Но миссис Икерс не отвечала.
«Вот лентяйка, – с горечью подумала Хейзел, – отключила, поди, рацию и спит себе. Неряха – сразу видно по тому, как выглядит ее дом и как в нем пахнет».
И все же Хейзел продолжала вызывать миссис Икерс или любого, кто мог оказаться в пределах передатчика в ее скафандре. А сама тем временем снова навела скутер на мэрию, со смещением, чтобы компенсировать боковую скорость. На этот раз она действовала осторожно и была начеку – поэтому потеряла всего несколько секунд, когда гироскопы снова выбило.
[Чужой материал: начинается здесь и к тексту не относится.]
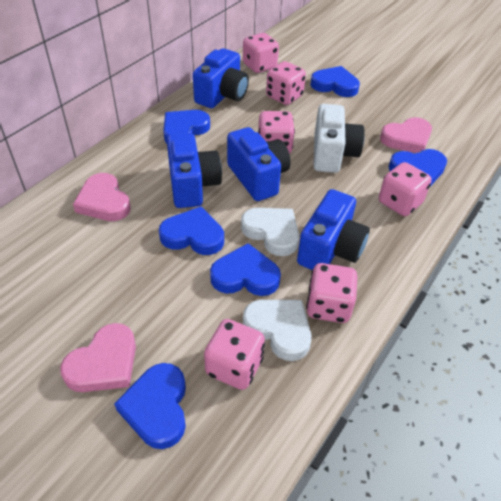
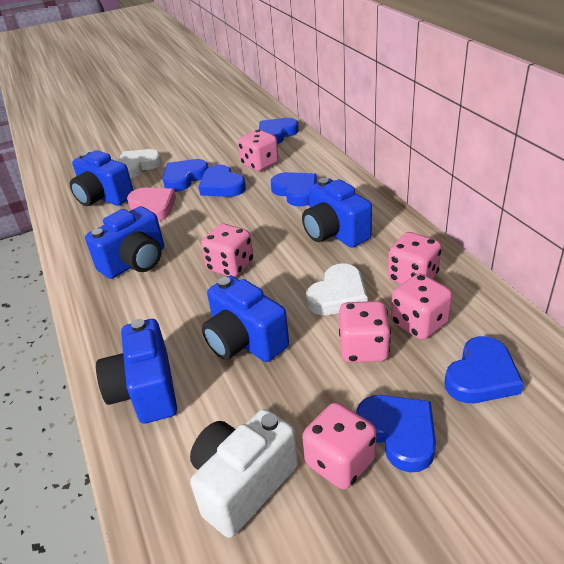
blue camera: 4 -> 5
pink heart: 3 -> 1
Хейзел отключила их и выбросила из головы, а потом тщательно обдумала ситуацию. Халупа Икерсов превратилось в светящуюся точку на небе, которая уменьшалась на глазах, но могла еще служить пунктом отсчета. Хейзел не нравился ее теперешний курс. Как всегда, казалось, что они неподвижно стоят в самом центре звездного шара, но приборы показывали, что они движутся в открытый космос, за пределы узла.
– Что случилось, бабушка Хейзел?
– Ничего, малыш, ничего. Бабушке надо остановиться и посмотреть на дорожные знаки, вот и все.
Хейзел подумала, что охотно отдала бы свой шанс на вечное блаженство за автоматический сигнал тревоги и радиомаяк. Она протянула руку к Лоуэллу, отключила его радио и несколько раз повторила призыв о помощи. Ответа не было. Хейзел снова включила Лоуэллу радио.
– Ты зачем это сделала, бабушка Хейзел?
– Просто проверяла.
– Обманываешь! Ты боишься! Почему?
– Нет, милый, не боюсь – ну разве что немножко волнуюсь. А теперь тихо, бабушке надо работать.
Хейзел осторожно выровняла скутер маховиком и осторожно поправила его, когда он попытался отклониться. Надо было сойти с этого гибельного курса и направить скутер на мэрию. Гироскопы Хейзел намеренно не включала. Она заново пристегнула Лоуэлла и проверила, как он сидит.
– Сиди смирно, – предупредила она. – Только пальчиком шевельни, и бабушка снимет с тебя скальп.
Так же тщательно Хейзел уселась сама, вычисляя в уме плечи рычага, массу и угловой момент. Придется уравновешивать скутер без гироскопов.
«А теперь, – сказала она себе, – посмотрим, Хейзел, кто ты: пилот или так себе любитель».
Придвинув шлем к радару, она навела сетку прицела на отдаленную метку мэрии и включила двигатель.
Метка заколебалась, и Хейзел попыталась восстановить равновесие, сдвинувшись на сиденье. Когда метка быстро поехала вбок, Хейзел тут же отключила тягу. И снова проверила курс. Их положение несколько улучшилось. Хейзел снова позвала на помощь, не потрудившись выключить радио Лоуэлла. Он ничего не сказал, и вид у него был сумрачный.